While there's increasing consensus that AI-assisted and AI-native software engineering increases productivity, there is no consensus on how to measure the productivity and efficiency gains from AI. While there's a temporary respite from justifying AI ROI, over time it's important to effectively measure ROI to ensure AI investments are appropriately sized.
AI Hype Metrics
Would a customer pay more because you added 10,000 lines of code or increased the number of PRs? If not, those are not the metrics that matter.
What we're seeing so far is people falling back on measures that are known to be bad productivity metrics. For example, thousand lines of code, or KLOC, was proven to be a poor measure of software engineering productivity decades ago. The story of KLOC goes back to the origin story of Microsoft. In the 1980s IBM measured productivity based on KLOC and did not want to pay Microsoft for code that was more efficient and had fewer lines of code. When we see people in 2026 use lines of code generated as a proxy for productivity, we know that that's not a great measure of productivity, nor is it a good measure of value creation.
KLOC does not measure productivity. Nor does it measure value creation.
Another proxy for productivity used recently has been the number of pull requests (PRs) per engineer per day. Anyone who has managed an engineering org can tell you that productivity metrics should not be easily gameable. The number of PRs is easily gameable. Split every PR in two and you've "doubled output". In this situation, the metric is completely valueless for measuring human and AI-assisted productivity.
Another issue with using PRs as a productivity metric is that the metric does not account for what's in the PR. Are these small, focused PRs that are important to the business? Or do the PRs contain low-value busy work? Essentially, the problem with counting PRs is that they don't capture any sense of value. People could be very busy doing the wrong things that do not help the business.
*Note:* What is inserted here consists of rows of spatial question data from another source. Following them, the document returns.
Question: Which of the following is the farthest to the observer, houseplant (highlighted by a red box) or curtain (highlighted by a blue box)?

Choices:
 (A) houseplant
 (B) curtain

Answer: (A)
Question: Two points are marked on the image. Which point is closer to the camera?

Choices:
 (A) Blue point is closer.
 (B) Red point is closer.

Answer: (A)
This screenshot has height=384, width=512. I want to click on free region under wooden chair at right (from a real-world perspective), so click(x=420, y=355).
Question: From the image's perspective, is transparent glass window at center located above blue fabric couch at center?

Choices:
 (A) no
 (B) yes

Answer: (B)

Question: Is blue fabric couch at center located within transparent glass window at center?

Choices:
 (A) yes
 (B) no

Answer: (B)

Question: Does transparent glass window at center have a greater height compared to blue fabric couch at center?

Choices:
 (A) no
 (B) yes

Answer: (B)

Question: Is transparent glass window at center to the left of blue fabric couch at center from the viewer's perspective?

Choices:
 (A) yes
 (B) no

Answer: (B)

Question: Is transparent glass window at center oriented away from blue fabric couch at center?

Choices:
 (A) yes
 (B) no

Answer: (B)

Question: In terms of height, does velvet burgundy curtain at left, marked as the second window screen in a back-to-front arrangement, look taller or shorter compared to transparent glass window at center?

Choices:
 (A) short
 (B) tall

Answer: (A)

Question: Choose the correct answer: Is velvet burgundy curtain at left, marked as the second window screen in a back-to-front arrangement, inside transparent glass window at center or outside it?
Counting the number of PRs is easily gameable and does not capture any sense of value.
If an organization is deadset on using PRs as a metric, then one option is to only count PRs that are tied to work approved by a product manager (PM). This ensures that the PRs have been prioritized and tied to a hypothesis on business value creation.
A Proposed Efficiency Metric
Prior to IPO at a previous company, we spent considerable time thinking about and defining engineering efficiency metrics. Ultimately, a good engineering efficiency metric should capture business value creation. After all, we're measuring efficiency, not activity.
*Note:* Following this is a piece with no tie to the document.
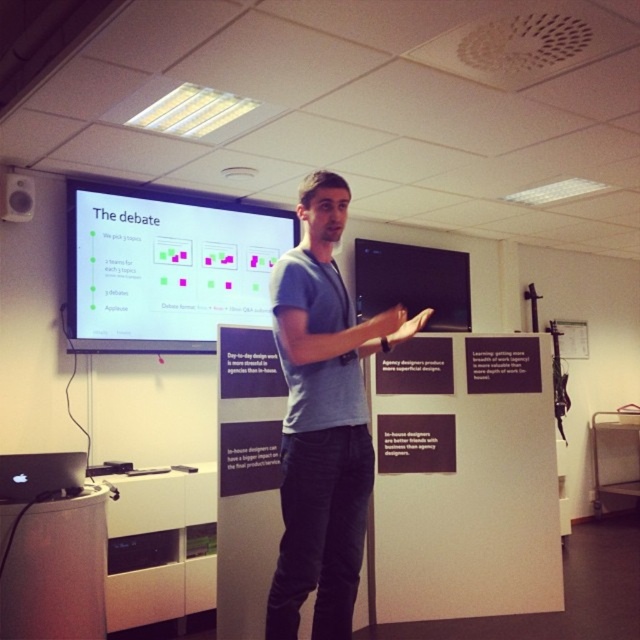
You are a participant in the meeting and want to focus on the slide. Which object should you look at first, the black glossy projection screen at upper center or the matte black speaker at upper left?

The black glossy projection screen at upper center is located below the matte black speaker at upper left, so you should look at the matte black speaker at upper left first as it is higher up.

You are a participant in the meeting and need to adjust the screen for better visibility. Which object, the black glossy projection screen at upper center or the matte black speaker at upper left, is closer to you so you can reach it without moving your chair?

The matte black speaker at upper left is closer to you than the black glossy projection screen at upper center, so you can reach it without moving your chair.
While it's tempting to isolate Engineering from Product and Design, the three are inextricably connected. By looking at the Product Development Lifecycle (PDLC) and not limiting ourselves to the Software Development Lifecycle (SDLC), we find that a Product Requirements Document (PRD) captures customer value. From this nugget of truth, we can extract the value creation metric embedded in the PDLC to measure Engineering productivity.
Now, you may point out that the value creation / productivity metric embedded in the PRD is cross-functional and therefore does not isolate Engineering. True, and that is exactly the point. In a scaled organization, efficiency, productivity, and value creation are cross-functional.
Key point: In a scaled organization, efficiency, productivity, and value creation metrics are cross-functional.
It's likely that you noticed that measuring AI-enabled productivity gains are organization specific. There's no one size fits all productivity metric that will capture all the nuances of your organization. Is your value creation based on customer usage of a new feature? Adoption by F50 customers? Is it increased retention? Whatever the metric, use a measurement of how your organization creates customer value to track how much AI-assisted and AI-native software engineering has increased productivity.
The bottom line is that it's extremely important to measure efficiency, not activity. As AI usage expands in your organization, maintain a firm understanding of what actually matters to the business and customers. How can you measure it? How can you instrument this? How can you use AI to do more of the things that matter?